What kind of parents we would be became clear very quickly. After 90 minutes spent trying to squeeze milk out of my uncooperative boobs (a group activity rather than a spectator sport) we finally had a few precious drops in the syringe. And then I dropped it. All that work just lying there on the floor. We looked at each other, going on 40 hours awake, covered in blood and desperate to feed our crying infant, and made a silent agreement that we were going to pick up that syringe and feed that liquid gold to our child regardless.
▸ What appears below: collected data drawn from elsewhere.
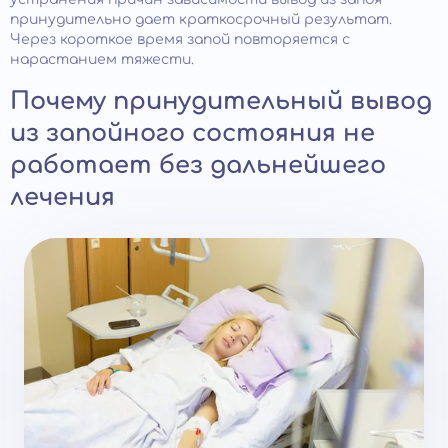
принудительно дает краткосрочный результат.
Через короткое время запой повторяется с
нарастанием тяжести.
Почему принудительный вывод
из запойного состояния не
работает без дальнейшего
лечения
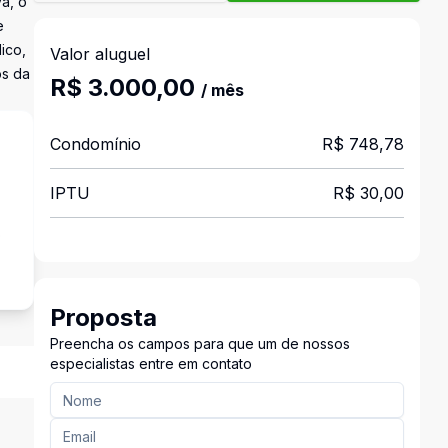
a, o
e
ico,
Valor aluguel
os da
R$ 3.000,00
/ mês
Condomínio
R$ 748,78
IPTU
R$ 30,00
o
Proposta
Preencha os campos para que um de nossos
especialistas entre em contato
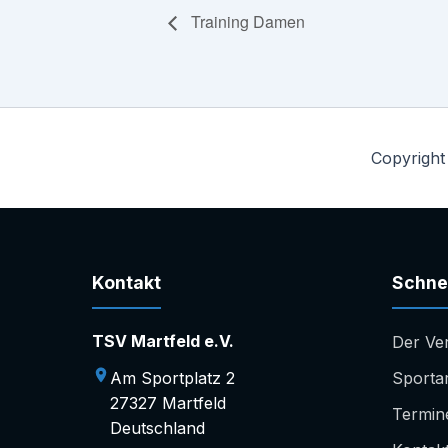
Training Damen
Copyright
Kontakt
Schnel
TSV Martfeld e.V.
Der Ve
Am Sportplatz 2
Sporta
27327 Martfeld
Termin
Deutschland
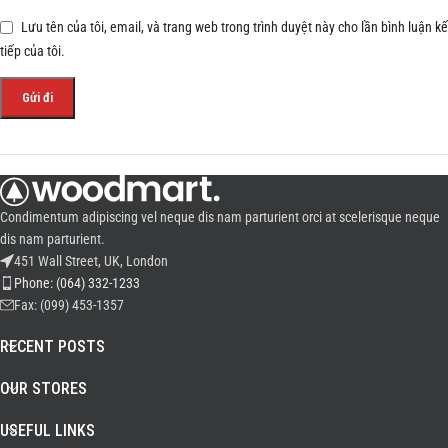
Lưu tên của tôi, email, và trang web trong trình duyệt này cho lần bình luận kế
tiếp của tôi.
Condimentum adipiscing vel neque dis nam parturient orci at scelerisque neque
dis nam parturient.
451 Wall Street, UK, London
Phone: (064) 332-1233
Fax: (099) 453-1357
RECENT POSTS
OUR STORES
USEFUL LINKS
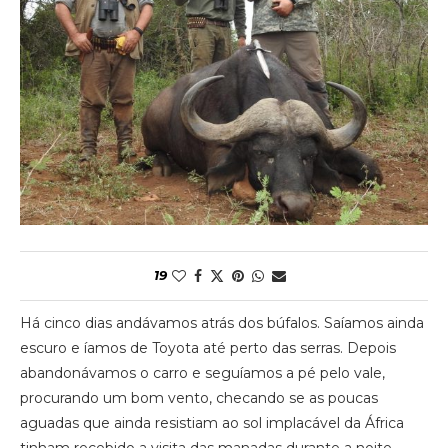
19
Há cinco dias andávamos atrás dos búfalos. Saíamos ainda
escuro e íamos de Toyota até perto das serras. Depois
abandonávamos o carro e seguíamos a pé pelo vale,
procurando um bom vento, checando se as poucas
aguadas que ainda resistiam ao sol implacável da África
tinham recebido a visita das manadas durante a noite.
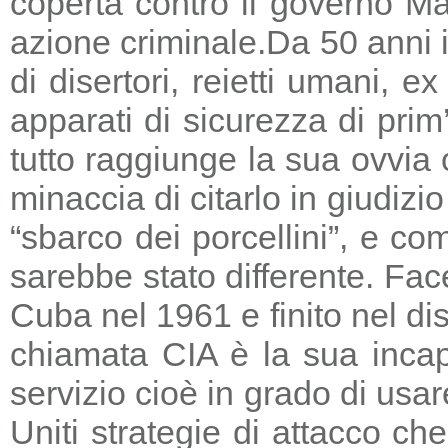
coperta contro il governo Ma
azione criminale.
Da 50 anni i
di disertori, reietti umani, 
apparati di sicurezza di prim
tutto raggiunge la sua ovvia
minaccia di citarlo in giudizio
“sbarco dei porcellini”, e co
sarebbe stato differente. Fac
Cuba nel 1961 e finito nel di
chiamata CIA è la sua incapa
servizio cioè in grado di usar
Uniti strategie di attacco c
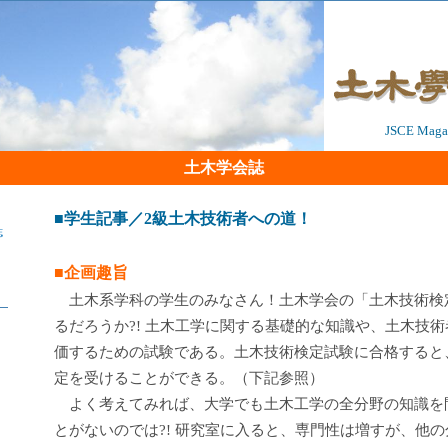
JSCE Magaz
土木学会誌
■学生記事／2級土木技術者への道！
誌
■企画趣旨
土木系学科の学生のみなさん！土木学会の「土木技術検
るだろうか?! 土木工学に関する基礎的な知識や、土木技
価するための試験である。土木技術検定試験に合格すると
定を受けることができる。（下記参照）
よく考えてみれば、大学でも土木工学の全分野の知識を
とがないのでは?! 研究室に入ると、専門性は増すが、他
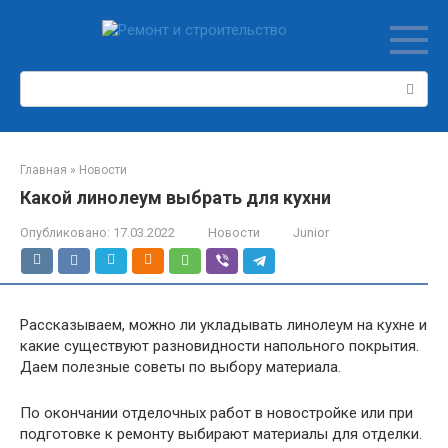
Перейти
к
контенту
Поиск:
Главная
»
Новости
Какой линолеум выбрать для кухни
Опубликовано:
17.03.2022
Новости
Junior
Рассказываем, можно ли укладывать линолеум на кухне и
какие существуют разновидности напольного покрытия.
Даем полезные советы по выбору материала.
По окончании отделочных работ в новостройке или при
подготовке к ремонту выбирают материалы для отделки.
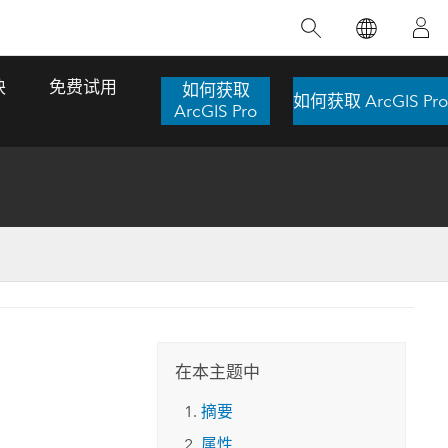
精选产品
专题培训
精选故事
推荐书籍
致力于创新
块
免费试用
如何获取
如何获取 ArcGIS Pro
人工智能
ArcGIS Pro
位置智能
数字化转换
数字孪生体
了解 ArcGIS Pro
空间数据科学：提升分析能力
当地图成为关键时刻的救命稻草
位置的力量
ArcGIS Pro 是 Esri 出品的全球领先的 GIS 桌
在这门导师授课式课程中，我们将探索如何
在巴西 2024 年遭遇历史性大洪水期间，专门
作者：Jack Dangermond
面应用程序，适用于制图、分析和数据管
运用空间统计技术来发现数据中的规律与关
从事 GIS 技术的 Codex 公司在 30 天内打造
这本书带领读者踏上一
理。 了解这项技术的实际效果，亲身体验交
联，并产出能解决复杂问题的深刻见解。
了 17 个应急洪水应用程序，为关键的救援行
旅程，深入探索现代地
互式地图，探索产品功能，或者直接开始免
动提供了有力支持。
在本主题中
探索课程
其应对全球重大挑战的
费试用。
阅读故事
摘要
转至书籍详情
探索 ArcGIS Pro
属性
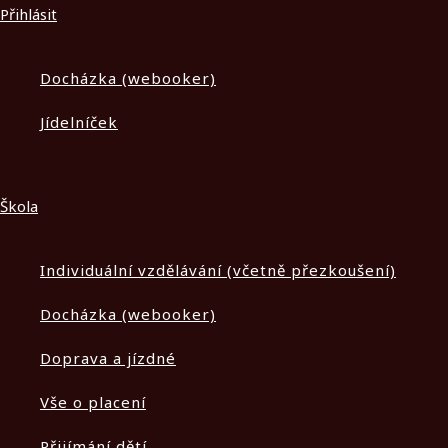
Přihlásit
Docházka (webooker)
Jídelníček
Škola
Individuální vzdělávání (včetně přezkoušení)
Docházka (webooker)
Doprava a jízdné
Vše o placení
Přijímání dětí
We were discharged the next day, a family of 3. Hadyn had 6 weeks off work thanks to his employers family friendly policies and that time was invaluable, so thank you Arm. He was and still is an incredible Father who never contemplated doing anything other than his fair share of the work. Maternity leave was a happy mix of ups and downs. The downs (stressing about work, lack of sleep, a 3 inch scar on my vagina) were outweighed by the ups (supportive parents and in-laws, an incredible group of friends from NCT, glorious sunshine and Friends on Netflix).
Returning to work a couple of weeks before Charlie turned one was tough. Not because I missed Charlie (frankly I enjoyed drinking hot coffee and going to the bathroom alone) but because it felt like my career in HR was over before it had really begun. Luckily 6 months later I took a chance on a new job and have never looked back. The biggest challenge came when Hadyn accepted a new job. Thinking it would involve mostly homeworking he jumped at the opportunity. Unfortunately it turned out he would be required to go to France 3 days a week for the best part of a year.
Needless to say these were trying times. I was working full time and trying to care for a toddler who seemed to require only 20 minutes sleep a night. We got through it and once again the women I’d met at NCT classes were my saviours. There’s a reason they were all invited to my wedding. They are the kind of women who can make you laugh when you want to cry, help you find the silver lining in any situation (child only eating chocolate custard? Great source of calcium) and are always ready with sage advice or a dark joke in times of need.
My advice to all new Mums? Find your tribe. But you can't have mine, they’re taken.